In the room, Feffer used sign language to explain that he was in trouble. Indeed, he was in prison on charges of participating in an international Jewish conspiracy and spying for America. After the visit to Robeson, Feffer was taken back to his cell at Lubyanka.

Four years after his encounter with Lewis, Robeson was tormented by Hoover’s FBI and sundry right-wingers. He couldn’t work, he couldn’t travel, he couldn’t claim his Stalin Prize. Does Robeson comprehend the purpose of the cattle cars that choke the railways in February 1953?

If you believe in souls, or if you think of life as evidence-based and bound to earth by science, this story doesn’t change.
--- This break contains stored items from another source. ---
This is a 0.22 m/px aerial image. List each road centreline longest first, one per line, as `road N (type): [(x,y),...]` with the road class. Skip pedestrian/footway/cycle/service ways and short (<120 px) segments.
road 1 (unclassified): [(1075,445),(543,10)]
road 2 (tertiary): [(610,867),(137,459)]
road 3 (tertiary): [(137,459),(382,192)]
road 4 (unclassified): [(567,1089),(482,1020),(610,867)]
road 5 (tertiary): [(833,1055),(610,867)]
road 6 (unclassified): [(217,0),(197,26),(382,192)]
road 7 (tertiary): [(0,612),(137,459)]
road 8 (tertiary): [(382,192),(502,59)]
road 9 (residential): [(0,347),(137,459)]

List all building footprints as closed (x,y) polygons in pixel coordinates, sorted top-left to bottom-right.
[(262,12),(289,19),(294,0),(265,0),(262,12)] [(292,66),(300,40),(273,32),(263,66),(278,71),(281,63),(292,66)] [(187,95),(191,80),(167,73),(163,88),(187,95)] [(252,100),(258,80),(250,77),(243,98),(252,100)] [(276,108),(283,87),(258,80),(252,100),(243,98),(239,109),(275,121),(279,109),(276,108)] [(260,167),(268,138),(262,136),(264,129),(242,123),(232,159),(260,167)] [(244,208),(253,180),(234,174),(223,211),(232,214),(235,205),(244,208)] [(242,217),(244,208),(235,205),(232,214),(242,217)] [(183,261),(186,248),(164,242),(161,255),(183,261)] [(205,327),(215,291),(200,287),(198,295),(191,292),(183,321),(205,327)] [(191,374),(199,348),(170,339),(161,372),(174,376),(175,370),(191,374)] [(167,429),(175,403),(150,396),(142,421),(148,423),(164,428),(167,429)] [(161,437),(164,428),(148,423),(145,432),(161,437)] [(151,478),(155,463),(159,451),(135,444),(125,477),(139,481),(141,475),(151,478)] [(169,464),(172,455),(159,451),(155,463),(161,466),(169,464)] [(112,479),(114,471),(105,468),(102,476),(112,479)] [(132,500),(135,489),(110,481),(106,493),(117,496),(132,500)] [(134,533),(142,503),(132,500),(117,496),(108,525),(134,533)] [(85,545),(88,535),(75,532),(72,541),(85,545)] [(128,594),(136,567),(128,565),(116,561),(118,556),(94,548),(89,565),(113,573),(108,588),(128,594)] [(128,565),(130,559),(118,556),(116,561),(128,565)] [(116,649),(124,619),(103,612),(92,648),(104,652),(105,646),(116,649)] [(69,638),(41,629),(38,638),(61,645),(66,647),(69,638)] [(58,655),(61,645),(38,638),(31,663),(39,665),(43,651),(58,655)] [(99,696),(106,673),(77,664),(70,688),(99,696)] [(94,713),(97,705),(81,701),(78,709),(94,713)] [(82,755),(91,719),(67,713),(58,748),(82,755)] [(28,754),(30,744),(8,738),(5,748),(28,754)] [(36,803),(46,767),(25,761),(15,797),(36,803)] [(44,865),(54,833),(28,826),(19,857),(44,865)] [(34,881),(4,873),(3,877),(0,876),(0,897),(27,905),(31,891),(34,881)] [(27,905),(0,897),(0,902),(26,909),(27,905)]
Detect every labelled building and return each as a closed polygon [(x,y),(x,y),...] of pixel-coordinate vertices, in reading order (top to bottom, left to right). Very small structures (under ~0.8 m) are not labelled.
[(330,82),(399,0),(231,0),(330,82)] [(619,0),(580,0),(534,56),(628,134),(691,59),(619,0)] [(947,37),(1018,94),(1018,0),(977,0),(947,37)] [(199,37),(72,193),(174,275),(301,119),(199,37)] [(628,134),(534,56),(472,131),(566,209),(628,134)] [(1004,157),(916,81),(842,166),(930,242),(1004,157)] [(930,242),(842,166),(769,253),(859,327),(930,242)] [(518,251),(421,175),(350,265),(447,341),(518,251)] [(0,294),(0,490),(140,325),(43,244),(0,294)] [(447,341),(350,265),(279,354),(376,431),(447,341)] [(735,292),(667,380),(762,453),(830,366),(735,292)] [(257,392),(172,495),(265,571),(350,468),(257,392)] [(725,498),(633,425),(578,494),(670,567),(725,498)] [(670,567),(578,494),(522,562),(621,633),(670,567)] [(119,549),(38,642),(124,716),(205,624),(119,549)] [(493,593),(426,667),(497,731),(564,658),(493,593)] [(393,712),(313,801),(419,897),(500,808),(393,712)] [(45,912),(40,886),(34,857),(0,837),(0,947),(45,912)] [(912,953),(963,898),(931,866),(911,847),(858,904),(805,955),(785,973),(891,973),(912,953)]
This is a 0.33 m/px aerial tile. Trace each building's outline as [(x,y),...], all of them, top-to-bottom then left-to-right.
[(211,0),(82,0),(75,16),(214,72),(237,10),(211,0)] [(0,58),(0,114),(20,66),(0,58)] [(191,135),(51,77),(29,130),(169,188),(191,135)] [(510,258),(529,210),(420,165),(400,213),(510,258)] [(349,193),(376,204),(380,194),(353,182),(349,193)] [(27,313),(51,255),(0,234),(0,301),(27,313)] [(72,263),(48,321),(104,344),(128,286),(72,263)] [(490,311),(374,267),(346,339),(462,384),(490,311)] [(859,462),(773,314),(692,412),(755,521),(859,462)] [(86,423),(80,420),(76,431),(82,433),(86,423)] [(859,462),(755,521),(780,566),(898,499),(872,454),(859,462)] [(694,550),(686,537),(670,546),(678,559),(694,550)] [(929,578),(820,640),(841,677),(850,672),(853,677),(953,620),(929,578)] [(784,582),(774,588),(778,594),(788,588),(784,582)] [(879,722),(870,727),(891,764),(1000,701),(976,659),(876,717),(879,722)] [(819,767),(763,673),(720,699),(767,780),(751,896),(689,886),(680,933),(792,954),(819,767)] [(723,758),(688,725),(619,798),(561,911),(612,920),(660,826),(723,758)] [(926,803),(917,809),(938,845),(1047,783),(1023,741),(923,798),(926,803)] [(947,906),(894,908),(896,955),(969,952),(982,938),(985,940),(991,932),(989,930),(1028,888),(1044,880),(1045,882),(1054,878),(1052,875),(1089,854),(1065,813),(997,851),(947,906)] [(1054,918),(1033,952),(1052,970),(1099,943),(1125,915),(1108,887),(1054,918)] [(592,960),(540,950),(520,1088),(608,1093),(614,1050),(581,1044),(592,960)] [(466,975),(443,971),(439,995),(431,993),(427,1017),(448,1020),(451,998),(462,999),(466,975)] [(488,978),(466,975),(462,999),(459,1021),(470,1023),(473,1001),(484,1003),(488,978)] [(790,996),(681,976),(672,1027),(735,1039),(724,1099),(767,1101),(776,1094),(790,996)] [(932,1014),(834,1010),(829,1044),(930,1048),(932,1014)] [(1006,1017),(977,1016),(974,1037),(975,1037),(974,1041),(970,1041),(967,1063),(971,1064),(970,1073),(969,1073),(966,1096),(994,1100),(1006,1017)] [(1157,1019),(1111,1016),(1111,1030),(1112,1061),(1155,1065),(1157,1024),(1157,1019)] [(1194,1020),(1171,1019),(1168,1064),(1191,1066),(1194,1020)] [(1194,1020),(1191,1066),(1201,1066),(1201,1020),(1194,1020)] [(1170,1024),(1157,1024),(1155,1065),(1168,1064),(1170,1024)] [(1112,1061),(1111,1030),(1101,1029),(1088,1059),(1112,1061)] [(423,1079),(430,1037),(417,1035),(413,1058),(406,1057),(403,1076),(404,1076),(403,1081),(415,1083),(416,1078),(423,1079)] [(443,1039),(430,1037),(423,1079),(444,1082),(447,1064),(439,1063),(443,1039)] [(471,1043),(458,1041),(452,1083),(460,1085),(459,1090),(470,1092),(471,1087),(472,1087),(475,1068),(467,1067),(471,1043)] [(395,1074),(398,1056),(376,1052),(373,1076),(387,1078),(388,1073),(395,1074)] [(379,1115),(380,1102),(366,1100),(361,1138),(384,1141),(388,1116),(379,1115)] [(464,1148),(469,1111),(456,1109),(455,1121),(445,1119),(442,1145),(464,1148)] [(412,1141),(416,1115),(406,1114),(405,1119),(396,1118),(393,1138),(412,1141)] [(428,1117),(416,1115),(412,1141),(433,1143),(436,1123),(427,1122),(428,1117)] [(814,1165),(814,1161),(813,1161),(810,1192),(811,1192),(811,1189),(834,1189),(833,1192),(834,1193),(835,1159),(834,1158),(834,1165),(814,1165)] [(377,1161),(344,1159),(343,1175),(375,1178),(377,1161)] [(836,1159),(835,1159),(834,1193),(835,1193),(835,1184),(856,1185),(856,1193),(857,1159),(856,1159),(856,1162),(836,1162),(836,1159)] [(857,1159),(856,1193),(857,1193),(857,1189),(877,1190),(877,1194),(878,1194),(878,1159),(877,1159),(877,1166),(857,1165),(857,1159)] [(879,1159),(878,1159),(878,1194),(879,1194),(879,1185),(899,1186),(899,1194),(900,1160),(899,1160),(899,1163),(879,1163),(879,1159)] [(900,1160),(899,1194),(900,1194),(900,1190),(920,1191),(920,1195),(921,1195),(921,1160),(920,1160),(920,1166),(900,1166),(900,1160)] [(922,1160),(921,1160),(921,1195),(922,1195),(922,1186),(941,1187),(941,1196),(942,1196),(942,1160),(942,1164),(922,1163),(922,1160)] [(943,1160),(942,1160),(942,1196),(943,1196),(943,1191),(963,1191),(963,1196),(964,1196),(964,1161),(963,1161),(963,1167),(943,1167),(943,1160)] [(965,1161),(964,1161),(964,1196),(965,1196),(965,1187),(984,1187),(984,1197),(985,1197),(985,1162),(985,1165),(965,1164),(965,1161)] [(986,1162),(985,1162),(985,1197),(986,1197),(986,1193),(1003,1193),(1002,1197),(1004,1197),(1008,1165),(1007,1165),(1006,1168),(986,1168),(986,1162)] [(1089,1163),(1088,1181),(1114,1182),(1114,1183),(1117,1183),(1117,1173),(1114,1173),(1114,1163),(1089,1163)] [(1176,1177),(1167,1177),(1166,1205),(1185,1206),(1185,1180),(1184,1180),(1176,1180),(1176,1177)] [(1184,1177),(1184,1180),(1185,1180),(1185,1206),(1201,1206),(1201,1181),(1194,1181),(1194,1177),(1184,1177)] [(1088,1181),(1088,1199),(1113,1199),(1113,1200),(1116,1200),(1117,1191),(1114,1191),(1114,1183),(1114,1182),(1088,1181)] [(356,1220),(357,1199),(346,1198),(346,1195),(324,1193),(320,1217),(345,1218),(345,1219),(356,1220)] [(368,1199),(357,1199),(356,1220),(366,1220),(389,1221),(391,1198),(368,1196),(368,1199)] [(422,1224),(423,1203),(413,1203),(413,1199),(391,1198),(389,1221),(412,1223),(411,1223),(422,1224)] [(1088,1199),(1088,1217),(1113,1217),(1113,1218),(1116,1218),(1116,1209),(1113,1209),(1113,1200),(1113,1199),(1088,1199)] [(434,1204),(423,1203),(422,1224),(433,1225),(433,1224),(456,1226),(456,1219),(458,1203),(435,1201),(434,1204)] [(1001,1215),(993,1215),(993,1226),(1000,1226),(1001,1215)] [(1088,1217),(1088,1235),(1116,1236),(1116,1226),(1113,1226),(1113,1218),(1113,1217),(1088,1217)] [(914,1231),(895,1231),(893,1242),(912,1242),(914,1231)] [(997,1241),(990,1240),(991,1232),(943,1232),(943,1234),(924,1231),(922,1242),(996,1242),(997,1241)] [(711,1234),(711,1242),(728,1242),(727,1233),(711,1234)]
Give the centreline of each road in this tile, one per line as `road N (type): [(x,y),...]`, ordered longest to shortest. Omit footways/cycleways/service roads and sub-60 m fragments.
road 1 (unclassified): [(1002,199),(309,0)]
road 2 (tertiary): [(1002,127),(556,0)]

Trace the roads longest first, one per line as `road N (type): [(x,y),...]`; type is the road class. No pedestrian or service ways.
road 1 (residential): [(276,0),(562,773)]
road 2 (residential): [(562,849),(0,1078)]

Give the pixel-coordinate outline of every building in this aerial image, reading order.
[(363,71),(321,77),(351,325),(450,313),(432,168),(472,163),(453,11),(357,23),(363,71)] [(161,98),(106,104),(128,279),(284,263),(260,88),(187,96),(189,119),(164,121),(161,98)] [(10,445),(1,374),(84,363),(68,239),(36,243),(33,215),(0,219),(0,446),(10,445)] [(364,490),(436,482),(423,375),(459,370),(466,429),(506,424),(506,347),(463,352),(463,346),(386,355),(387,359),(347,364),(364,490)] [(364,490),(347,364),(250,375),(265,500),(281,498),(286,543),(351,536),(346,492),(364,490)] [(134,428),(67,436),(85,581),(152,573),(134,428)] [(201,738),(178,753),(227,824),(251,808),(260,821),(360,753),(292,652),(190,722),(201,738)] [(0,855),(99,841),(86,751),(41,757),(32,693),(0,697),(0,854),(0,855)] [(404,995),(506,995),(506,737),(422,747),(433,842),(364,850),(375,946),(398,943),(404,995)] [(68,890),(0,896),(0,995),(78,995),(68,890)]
Explain it as you wish: Lewis chooses to act in Robeson’s name.

* * *

At 4:13 a.m., a cluster of headlights on the horizon makes Levinson slow down. The lights come closer, and he pulls off to the side, toward the woods, leaving his headlights on. A large black limousine, followed by a motorcade of militia and military trucks, speeds down the center of the road toward Moscow.

The driver of the last military truck waves happily to the occupants of the Black Maria with an MGB tag.